We encourage you to write this more general solution, but its not required. As an incentive, we will offer 'extra credit' for doing this in a way that allows us to call it with an arbitrary initial and goal state. We've updated the mc.py file (mc.v0.py is still the old one) to

  • Allow this to be called from the command line with an optional initial state and goal state;
  • Assume that the MC.__init__() method takes two arguments, initial and goal, that are the initial and goal state. Both are optional and have default values that you must supply, depending on your representation. (Defaults are taken from the traditional problem, with all Ms and Cs and the boat starting on the left and ending on the right).
  • Provide an additional function solutions() that can be used to prints an array showing MC problems that have solutions for initial states with 0..M_max and 0..C_max millionaires and cannibals, respectively. Its uses breadth_first_graph_search (from search.py) to test for a solution.

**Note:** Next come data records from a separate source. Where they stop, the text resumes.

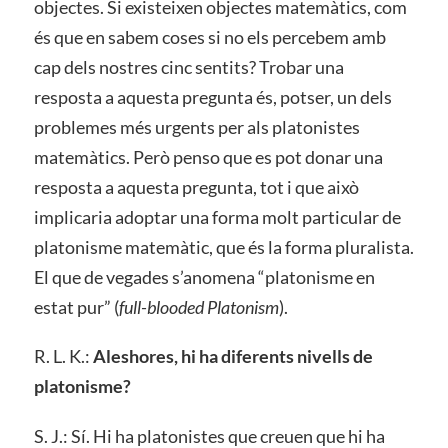
objectes. Si existeixen objectes matemàtics, com
és que en sabem coses si no els percebem amb
cap dels nostres cinc sentits? Trobar una
resposta a aquesta pregunta és, potser, un dels
problemes més urgents per als platonistes
matemàtics. Però penso que es pot donar una
resposta a aquesta pregunta, tot i que això
implicaria adoptar una forma molt particular de
platonisme matemàtic, que és la forma pluralista.
El que de vegades s’anomena “platonisme en
estat pur” (
full-blooded Platonism
).
R. L. K.:
Aleshores, hi ha diferents nivells de
platonisme?
S. J.: Sí. Hi ha platonistes que creuen que hi ha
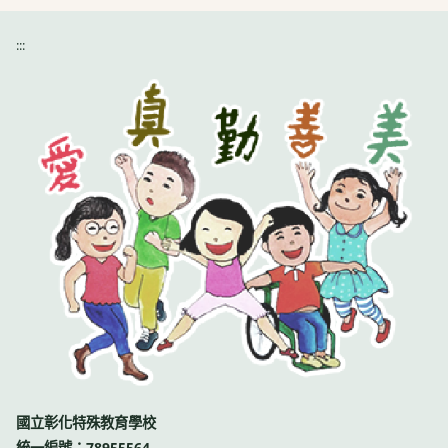
:::
國立彰化特殊教育學校
統一編號：78955564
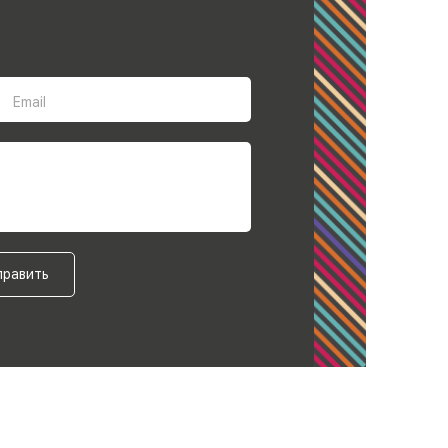
Email
править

The changes should be backward compatible with the original task, which only requires solving the traditional problem. But in case not, mc.v0.py is the original stub file. See mc2.txt for examples of how an enhanced version should work when calling from the command line.

Jealous husbands

The jealous husbands problem is similar to the Missionaries and cannibals and, in fact, predates it.

Three traditional, but jealous, couples need to cross a river. Each couple consists of a husband and a wife. They find a small boat that can contain no more than two persons. Find the simplest schedule of crossings that will permit all six people to cross the river so that none of the women shall be left in company with any of the men, unless her husband is present. It is assumed that all passengers on the boat onboard before the next trip and at least one person has to be in the boat for each crossing.

Note that the number of men and women on each side of the river bank is not what is important in this problem, but which man is with which woman. While an unmarried man and woman can be in the boat without violating the constraint, when they reach the other side of the river, they must both disembark before the next action is taken. After disembarking on the shore, the people on that shore must satisfy the constraint.

Develop a module jh.py that sets up this problem for solution with the AIMA code.

What to hand in

Turn in your code for the two problems along with output showing them solving the standard problem for each.

We've extended the deadline for HW2 to 23:59:59 Friday 9/21. We hope to have the cvs working on 9/20. You can submit via that if you are able to or, alternatively, send a .zip or .gz file with your hw2 files to cmsc671hw@cs.umbc.edu.

The HW2 files should include a readme.txt file with your name and user ID and any comments you want to provide, the source (my.py and jh.py), two files with sample output (my.txt, jh.txt). You can capture the output easily on a UNIX system using the Unix script command. If you modified the AIMA code (e.g., search.py, agent.py) or wrote any other Python modules, you should include those as well. We will test your code on on python 2.6.6 on gl.umbc.edu. I you are relying on any features that were introduced in later versions, please let us know in your readme.txt.

Background reading

  • Python tutorial
  • Amarel, S. (1968). On representations of problems of reasoning about actions, Machine Intelligence.